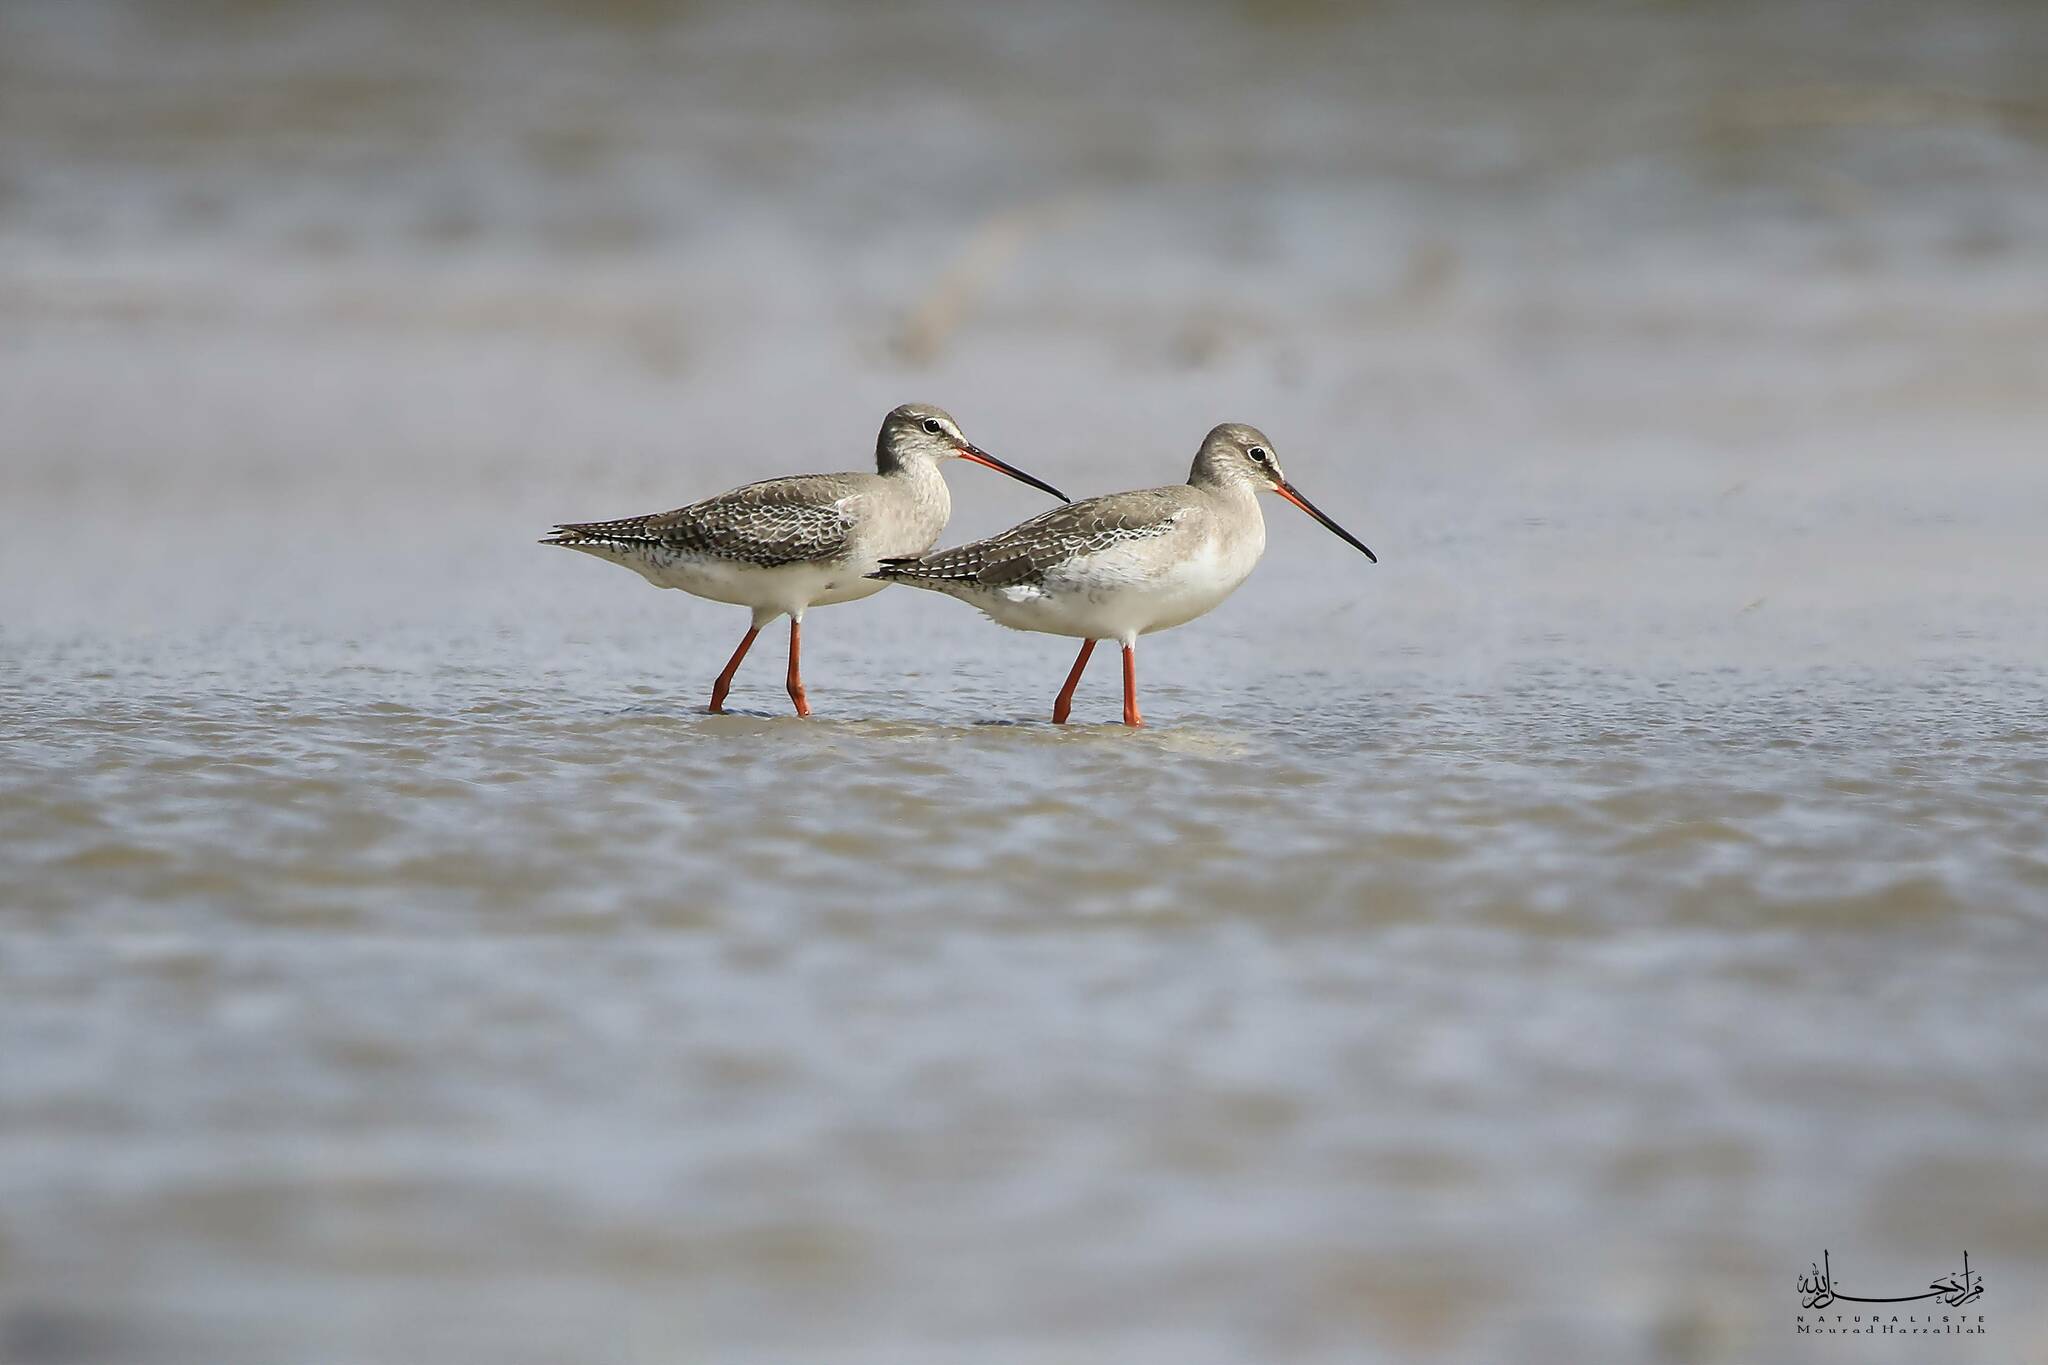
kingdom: Animalia
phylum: Chordata
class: Aves
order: Charadriiformes
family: Scolopacidae
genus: Tringa
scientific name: Tringa erythropus
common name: Spotted redshank
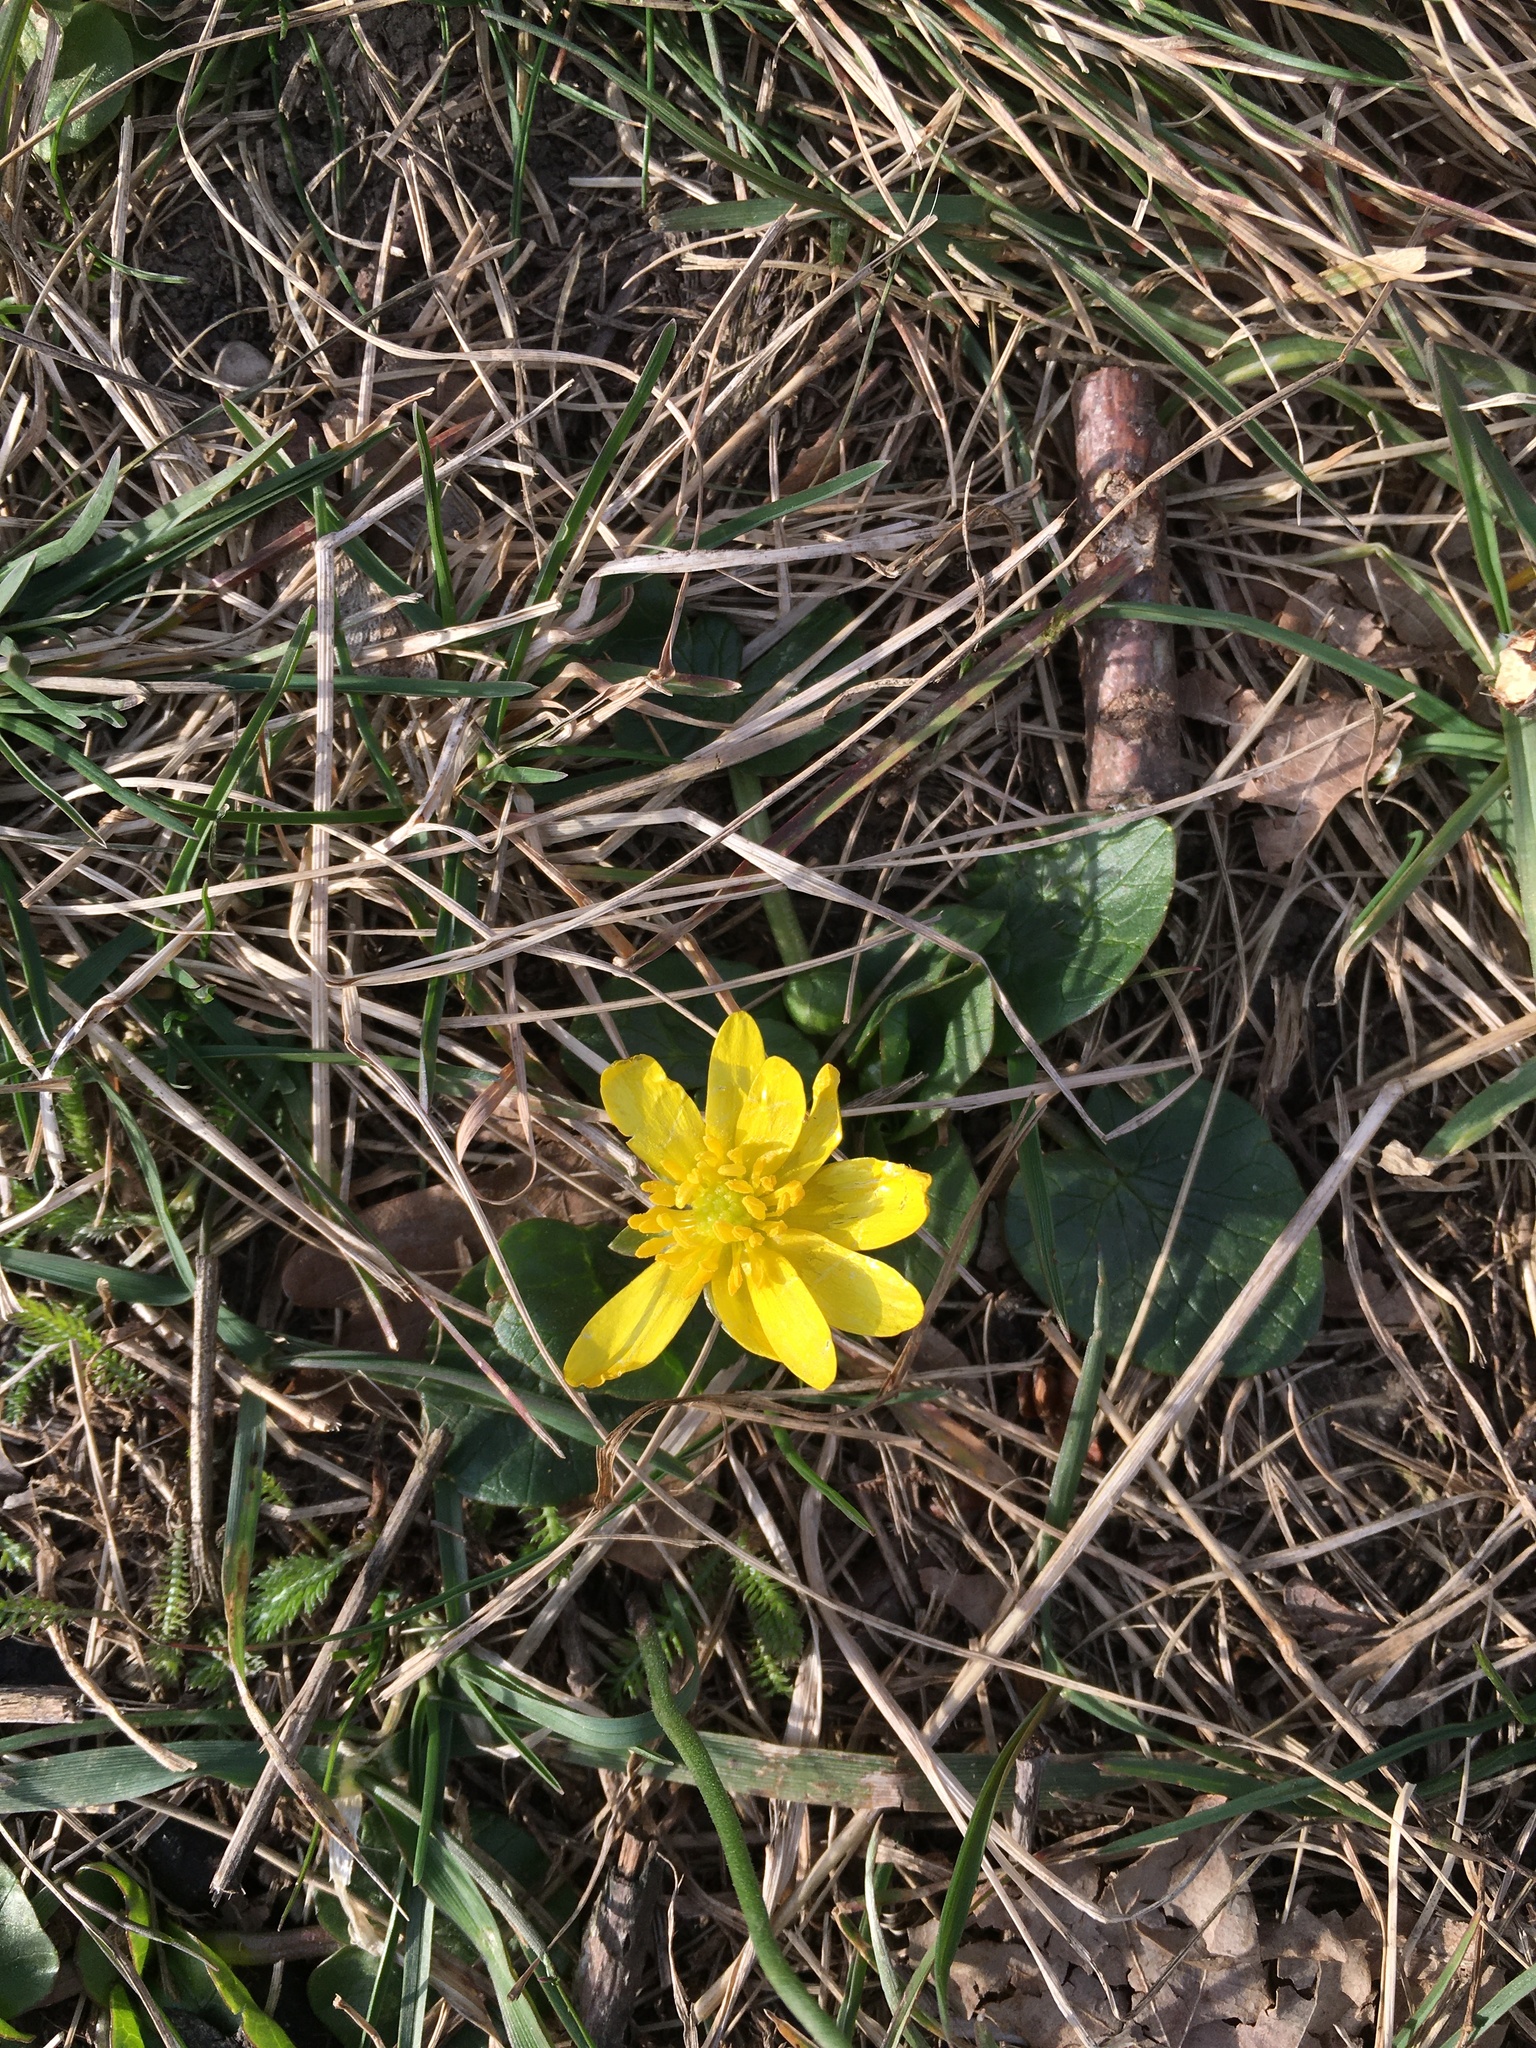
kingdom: Plantae
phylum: Tracheophyta
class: Magnoliopsida
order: Ranunculales
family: Ranunculaceae
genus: Ficaria
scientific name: Ficaria verna
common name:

- Exercise instructions -
Please rewrite the data above as a numbered list with one line per item, skipping blank lines and leaving the pictures out.

- Answer to this problem -
1. kingdom: Animalia
2. phylum: Chordata
3. class: Aves
4. order: Charadriiformes
5. family: Scolopacidae
6. genus: Tringa
7. scientific name: Tringa erythropus
8. common name: Spotted redshank
9. kingdom: Plantae
10. phylum: Tracheophyta
11. class: Magnoliopsida
12. order: Ranunculales
13. family: Ranunculaceae
14. genus: Ficaria
15. scientific name: Ficaria verna
16. common name:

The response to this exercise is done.